THE TRANSFER of pension assets from 14 universities and semi-State bodies to the National Pension Reserve Fund (NPRF) will offset the State’s annual contribution of €1.5 billion to the fund, according to a Government Bill.
Minister for Finance Brian Lenihan can take the transfer of the assets as “satisfaction or part-satisfaction” of the State contribution to the NPRF in the current year, says the Financial Measures (Miscellaneous Provisions) 2009 Bill published last week.
The Bill also states that if the value of the funds being transferred to the NPRF is greater than the scheduled annual contributions to the fund the excess can be used against Government contributions “to be paid into that fund in any subsequent year or years”.
This will enable the Government to make a substantial saving by avoiding making contributions to the NPRF. The funds to be transferred had assets worth €1.7 billion at the end of last year and liabilities of about €3 billion.
The estimate for public spending in 2009 last January included contributions of €1.58 billion to the NPRF. The Government recapitalised Bank of Ireland and Allied Irish Banks with €7 billion from the NPRF and pre-funded future contributions to the fund over the next two years.
The pension assets of Trinity College, University College Dublin, University College Cork, NUI Galway, NUI Maynooth and the National University of Ireland are to be transferred to the NPRF.

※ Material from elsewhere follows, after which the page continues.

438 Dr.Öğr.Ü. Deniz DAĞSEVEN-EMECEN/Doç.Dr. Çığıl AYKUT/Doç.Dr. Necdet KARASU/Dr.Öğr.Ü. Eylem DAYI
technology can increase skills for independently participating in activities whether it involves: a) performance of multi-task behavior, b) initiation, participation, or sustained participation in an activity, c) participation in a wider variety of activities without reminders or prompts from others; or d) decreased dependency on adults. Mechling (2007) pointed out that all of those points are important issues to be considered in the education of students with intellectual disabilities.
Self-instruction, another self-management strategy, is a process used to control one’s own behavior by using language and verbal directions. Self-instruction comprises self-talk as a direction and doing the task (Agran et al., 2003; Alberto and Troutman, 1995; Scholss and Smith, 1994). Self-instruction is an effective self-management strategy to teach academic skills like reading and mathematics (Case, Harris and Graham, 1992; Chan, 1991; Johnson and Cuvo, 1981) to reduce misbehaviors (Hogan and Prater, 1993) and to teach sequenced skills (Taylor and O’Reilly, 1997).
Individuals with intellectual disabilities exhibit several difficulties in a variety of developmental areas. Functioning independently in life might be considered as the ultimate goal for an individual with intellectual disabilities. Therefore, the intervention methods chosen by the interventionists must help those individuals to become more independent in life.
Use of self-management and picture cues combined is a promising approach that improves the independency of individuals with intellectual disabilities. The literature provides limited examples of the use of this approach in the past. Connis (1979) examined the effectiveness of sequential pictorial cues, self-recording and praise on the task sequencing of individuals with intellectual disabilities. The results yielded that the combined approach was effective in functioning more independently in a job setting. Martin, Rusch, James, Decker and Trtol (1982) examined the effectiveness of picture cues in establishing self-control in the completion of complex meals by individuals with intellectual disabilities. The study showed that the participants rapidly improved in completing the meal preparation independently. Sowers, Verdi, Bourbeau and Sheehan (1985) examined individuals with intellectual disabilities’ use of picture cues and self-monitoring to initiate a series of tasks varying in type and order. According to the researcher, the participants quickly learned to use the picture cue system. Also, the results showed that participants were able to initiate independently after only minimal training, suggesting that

Eight pension funds within Fás, Forfas, Bord Bia, the Arts Council, Failte Ireland and Shannon Free Airport Development Company will also be transferred to the NPRF, which was set up to fund State pension and social welfare expenditure after 2025.
The transfers will will take place in 2009 and 2010, and pensions will be met on a “pay-as-you-go” basis by the State. The Government flagged the transfer of the pension funds in April’s emergency budget, saying the initial revenue and later investment returns would be offset by future payments, but the move would have a positive effect for the Exchequer.